"I am not a politician, Uncle," he said. "I believe I have precious little talent for politics, and have at least had no time to cultivate such talent as I may possess. So I cannot contradict you when you say it is not altogether as it should be in this country. But then, too, you will grant me, as the aristocrats had to grant, that the question, viewed from the other side—I mean from abroad, from aboard ship, from a foreign harbor beyond the sea—makes a very different and much better impression; and I think you cannot blame me for thinking more favorably of the man—to put it flatly, for having a respect for him to whom we owe respect in the last analysis, a respect which the German name now enjoys throughout the world."

"I know the song!" said Uncle Ernst. "He sang it often enough, the sly old fowler, and still sings it every time when the bullfinches won't go into his net: 'Who is responsible for 1864, for 1866, for 1870? I! I!! I!!!'"

"And isn't he right, Uncle?"

"No, and a thousand times no!" exclaimed Uncle Ernst. "Has one man sole claim to the treasure which others have dug up and unearthed from the depths of the earth with unspeakable toil and labor, simply because he removed the last shovelful of earth? Schleswig-Holstein would still be Danish today if the noblemen had conquered it; Germany would still be torn into a thousand shreds if the noblemen had had to patch it together; the ravens would still flutter about the Kyffhäuser, if thousands and thousands of patriotic hearts had not dreamed of German unity, had not thought of Germany's greatness day and night—the hearts and heads of men who were not rewarded for their services with lands and the title of Count and Prince, and were not pardoned."

"I tell you, Uncle," said Reinhold, "I think it is with German unity as with other great things. Many fared in their imagination westward to the East Indies; in reality only one finally did it, and he discovered—America."

"I thought," said Uncle Ernst solemnly, "that the man who discovered it was called Columbus, and he is said to have been thrown into prison in gratitude for it, and to have died in obscurity. The one who came after and pocketed the glory, and for whom the land was named, was a wretched rascal not worthy to unloose the latchet of the discoverer's shoes."

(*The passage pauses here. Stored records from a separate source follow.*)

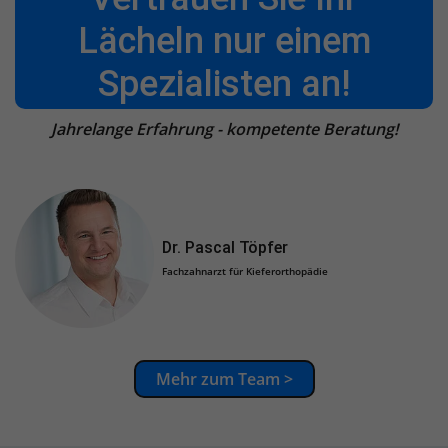
Lächeln nur einem
Spezialisten an!
Jahrelange Erfahrung - kompetente Beratung!
Dr. Pascal Töpfer
Fachzahnarzt für Kieferorthopädie
Mehr zum Team >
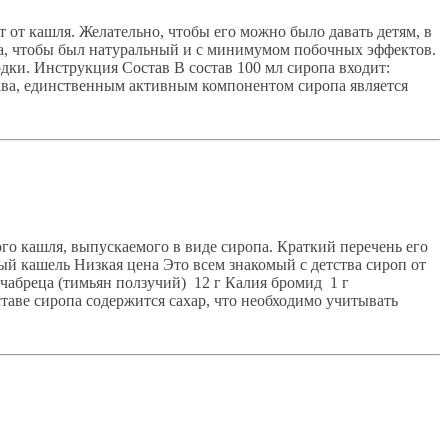
т кашля. Желательно, чтобы его можно было давать детям, в
а, чтобы был натуральный и с минимумом побочных эффектов.
дки. Инструкция Состав В состав 100 мл сиропа входит:
става, единственным активным компонентом сиропа является
о кашля, выпускаемого в виде сиропа. Краткий перечень его
й кашель Низкая цена Это всем знакомый с детства сироп от
чабреца (тимьян ползучий) 12 г Калия бромид 1 г
таве сиропа содержится сахар, что необходимо учитывать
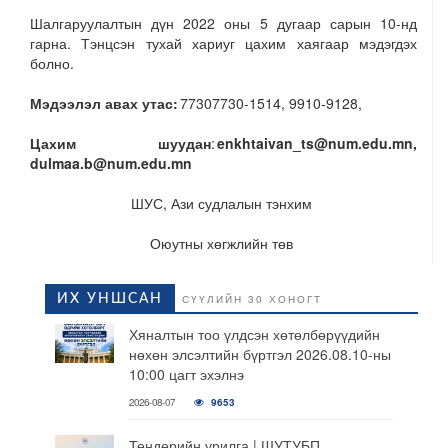
Шалгаруулалтын дүн 2022 оны 5 дугаар сарын 10-нд
гарна. Тэнцсэн тухай хариуг цахим хаягаар мэдэгдэх
болно.
Мэдээлэл авах утас:
77307730-1514, 9910-9128,
Цахим шуудан
:
enkhtaivan_ts@num.edu.mn,
dulmaa.b@num.edu.mn
ШУС, Ази судлалын тэнхим
Оюутны хөгжлийн төв
ИХ УНШСАН
СҮҮЛИЙН 30 ХОНОГТ
Хяналтын тоо үлдсэн хөтөлбөрүүдийн
нөхөн элсэлтийн бүртгэл 2026.08.10-ны
10:00 цагт эхэлнэ
2026-08-07
9653
Тендерийн урилга | ШУТУБП,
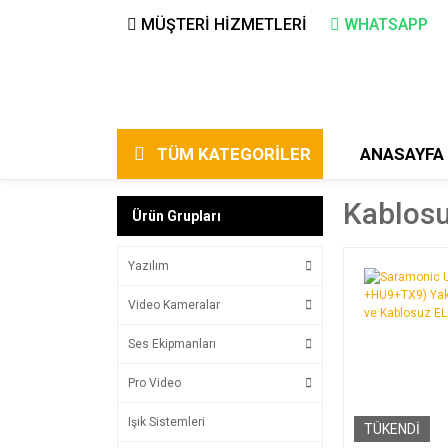
MÜŞTERİ HİZMETLERİ
WHATSAPP
TÜM KATEGORİLER
ANASAYFA
Kablosu
Ürün Grupları
Yazılım
Video Kameralar
Ses Ekipmanları
Pro Video
Işık Sistemleri
TÜKENDİ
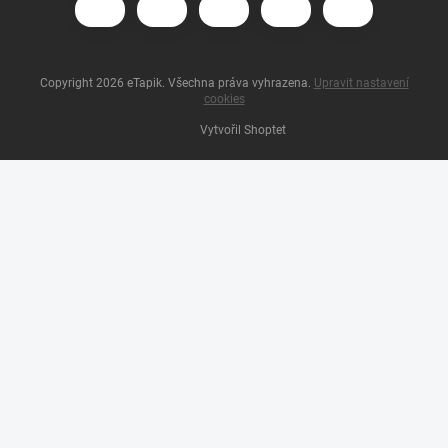
Copyright 2026
eTapik
. Všechna práva vyhrazena.
Upravit nastavení
cookies
Vytvořil Shoptet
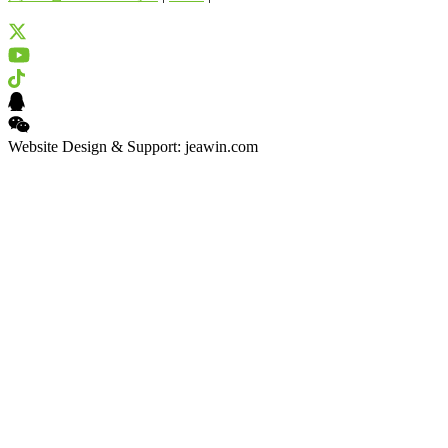
Website Design & Support: jeawin.com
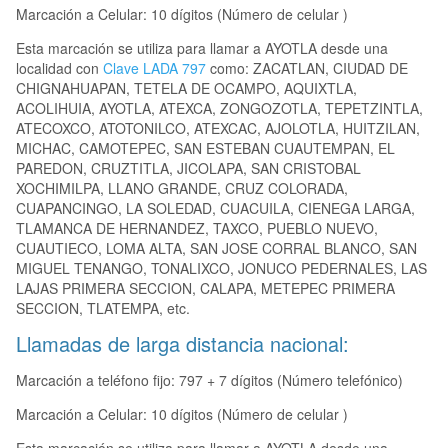
Marcación a Celular: 10 dígitos (Número de celular )
Esta marcación se utiliza para llamar a AYOTLA desde una
localidad con
Clave LADA 797
como: ZACATLAN, CIUDAD DE
CHIGNAHUAPAN, TETELA DE OCAMPO, AQUIXTLA,
ACOLIHUIA, AYOTLA, ATEXCA, ZONGOZOTLA, TEPETZINTLA,
ATECOXCO, ATOTONILCO, ATEXCAC, AJOLOTLA, HUITZILAN,
MICHAC, CAMOTEPEC, SAN ESTEBAN CUAUTEMPAN, EL
PAREDON, CRUZTITLA, JICOLAPA, SAN CRISTOBAL
XOCHIMILPA, LLANO GRANDE, CRUZ COLORADA,
CUAPANCINGO, LA SOLEDAD, CUACUILA, CIENEGA LARGA,
TLAMANCA DE HERNANDEZ, TAXCO, PUEBLO NUEVO,
CUAUTIECO, LOMA ALTA, SAN JOSE CORRAL BLANCO, SAN
MIGUEL TENANGO, TONALIXCO, JONUCO PEDERNALES, LAS
LAJAS PRIMERA SECCION, CALAPA, METEPEC PRIMERA
SECCION, TLATEMPA, etc.
Llamadas de larga distancia nacional:
Marcación a teléfono fijo: 797 + 7 dígitos (Número telefónico)
Marcación a Celular: 10 dígitos (Número de celular )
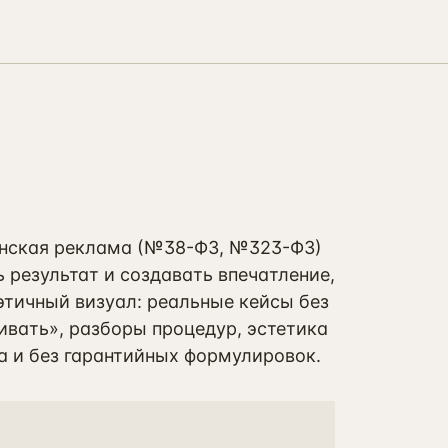
инская реклама (№38-ФЗ, №323-ФЗ)
 результат и создавать впечатление,
этичный визуал: реальные кейсы без
вать», разборы процедур, эстетика
а и без гарантийных формулировок.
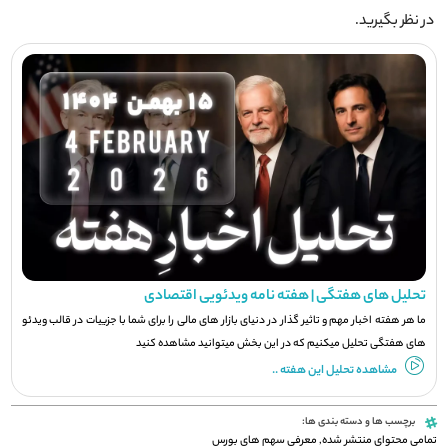
در نظر بگیرید.
تحلیل های هفتگی | هفته نامه ویدئویی اقتصادی
ما هر هفته اخبار مهم و تاثیر گذار در دنیای بازار های مالی را برای شما با جزيیات در قالب ویدئو
های هفتگی تحلیل میکنیم که در این بخش میتوانید مشاهده کنید
مشاهده تحلیل این هفته ..
برچسب ها و دسته بندی ها:
تمامی محتوای منتشر شده
,
معرفی سهم های بورس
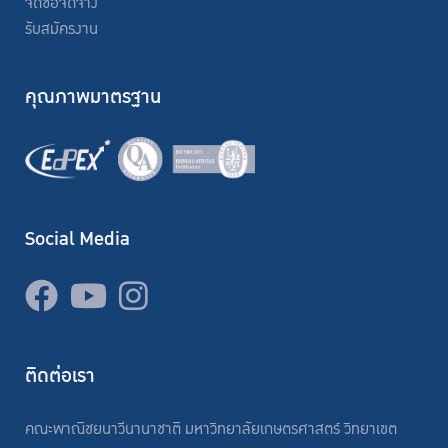
จัดซื้อจัดจ้าง
รับสมัครงาน
คุณภาพมาตรฐาน
Social Media
ติดต่อเรา
คณะพาณิชยนาวีนานาชาติ มหาวิทยาลัยเกษตรศาสตร์ วิทยาเขต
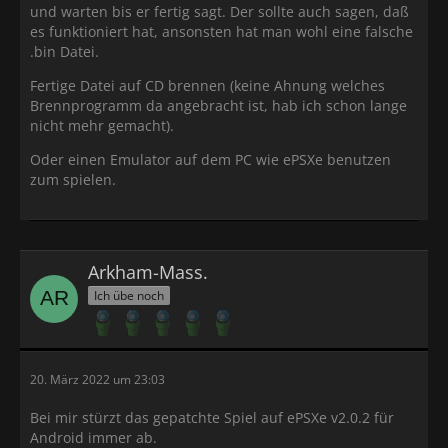
und warten bis er fertig sagt. Der sollte auch sagen, daß
es funktioniert hat, ansonsten hat man wohl eine falsche
.bin Datei.
Fertige Datei auf CD brennen (keine Ahnung welches
Brennprogramm da angebracht ist, hab ich schon lange
nicht mehr gemacht).
Oder einen Emulator auf dem PC wie ePSXe benutzen
zum spielen.
Arkham-Mass.
Ich übe noch
20. März 2022 um 23:03
Bei mir stürzt das gepatchte Spiel auf ePSXe v2.0.2 für
Android immer ab.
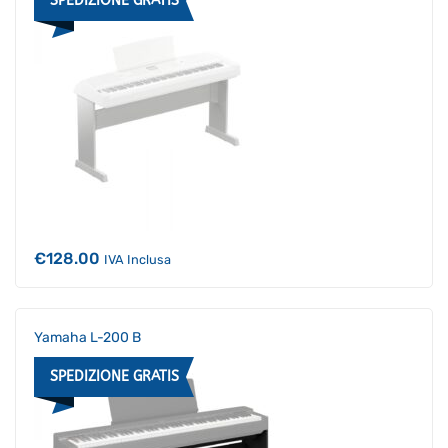
SPEDIZIONE GRATIS
prodotti.
Per ottenere dettagli su un determinato prodotto
assicurati di indicarne il nome completo
€
128.00
IVA Inclusa
Yamaha L-200 B
SPEDIZIONE GRATIS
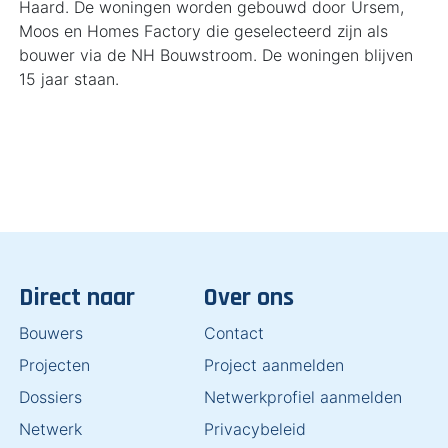
Haard. De woningen worden gebouwd door Ursem,
Moos en Homes Factory die geselecteerd zijn als
bouwer via de NH Bouwstroom. De woningen blijven
15 jaar staan.
Direct naar
Over ons
Bouwers
Contact
Projecten
Project aanmelden
Dossiers
Netwerkprofiel aanmelden
Netwerk
Privacybeleid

"Well, really!" exclaimed Reinhold, laughing in spite of himself—"I believe no other man on the whole globe would speak in that way of Bismarck."

"Quite possible!" replied Uncle Ernst; "and I do not believe another man on the globe hates him as I do."

Uncle Ernst drained at one draught the glass he had just filled. It occurred to Reinhold that his uncle had tipped the bottle freely, and he thought he noticed that the hand which raised the glass to his mouth trembled a little, and that the hitherto steady gleam of his great eyes was dimmed and flickered ominously.

"That is the result of my obstinacy," said Reinhold to himself; "why excite the anger of the old graybeard? Every one has a right to look at things in his own way! You should have changed the course of the conversation."